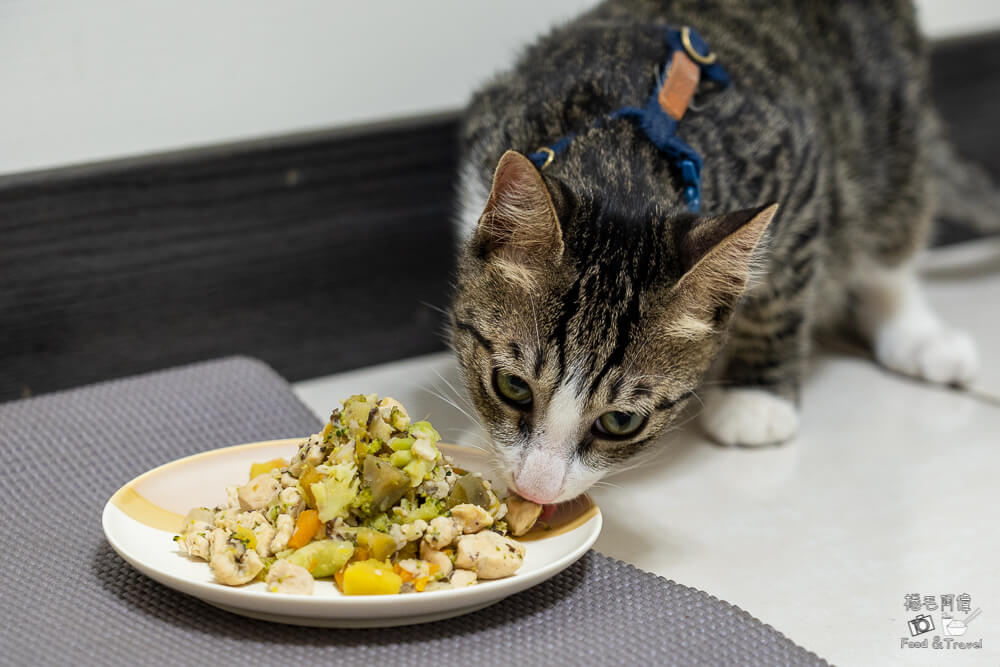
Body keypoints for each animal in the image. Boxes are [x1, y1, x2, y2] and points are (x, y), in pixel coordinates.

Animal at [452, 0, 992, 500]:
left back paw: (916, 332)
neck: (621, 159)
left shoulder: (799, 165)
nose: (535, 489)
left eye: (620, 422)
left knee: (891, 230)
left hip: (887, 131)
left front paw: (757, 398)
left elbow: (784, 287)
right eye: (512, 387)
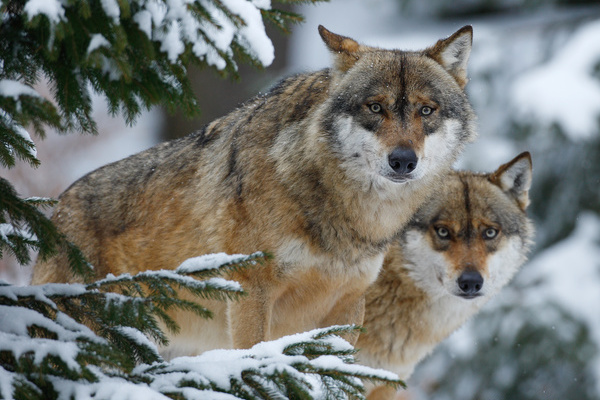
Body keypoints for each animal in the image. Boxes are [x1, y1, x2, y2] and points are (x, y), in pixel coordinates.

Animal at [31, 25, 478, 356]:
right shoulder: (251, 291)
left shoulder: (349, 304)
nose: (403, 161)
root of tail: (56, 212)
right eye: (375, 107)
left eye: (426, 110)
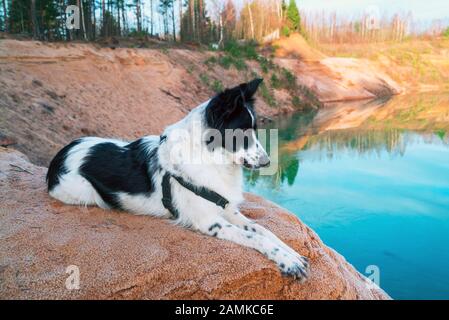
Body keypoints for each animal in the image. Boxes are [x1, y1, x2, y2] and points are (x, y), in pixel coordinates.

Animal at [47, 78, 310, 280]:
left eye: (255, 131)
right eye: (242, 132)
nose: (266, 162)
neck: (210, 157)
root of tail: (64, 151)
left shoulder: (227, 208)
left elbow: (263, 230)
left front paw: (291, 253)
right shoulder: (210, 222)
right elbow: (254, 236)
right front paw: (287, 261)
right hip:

::::::::

▶ What to produce: Set the preceding data down again word for word, omitting images.

▶ Solution for this task:
Body keypoints for each animal in the image. Boxes are [x1, y1, x2, y2] and points are (x, y), in pixel coordinates.

Animal at [452, 0, 992, 500]:
left back paw: (916, 332)
neck: (621, 159)
left shoulder: (799, 165)
nose: (535, 489)
left eye: (620, 422)
left knee: (891, 230)
left hip: (887, 131)
left front paw: (757, 398)
left elbow: (784, 287)
right eye: (512, 387)
Body keypoints for each animal in the image. Boxes are [x1, y1, x2, y2] and points are (x, y), in pixel coordinates.

Animal at [31, 25, 478, 356]:
right shoulder: (251, 291)
left shoulder: (349, 304)
nose: (403, 161)
root of tail: (56, 212)
right eye: (375, 107)
left eye: (426, 110)
Body keypoints for each animal in the image. Boxes are [x1, y1, x2, y2] and points are (x, y), in pixel coordinates.

Animal at [47, 78, 310, 280]:
left eye: (255, 131)
right eye: (242, 132)
nose: (266, 162)
neck: (210, 157)
root of tail: (64, 151)
left shoulder: (227, 208)
left elbow: (263, 230)
left front paw: (291, 253)
right shoulder: (210, 222)
right elbow: (254, 236)
right front paw: (287, 261)
right hip:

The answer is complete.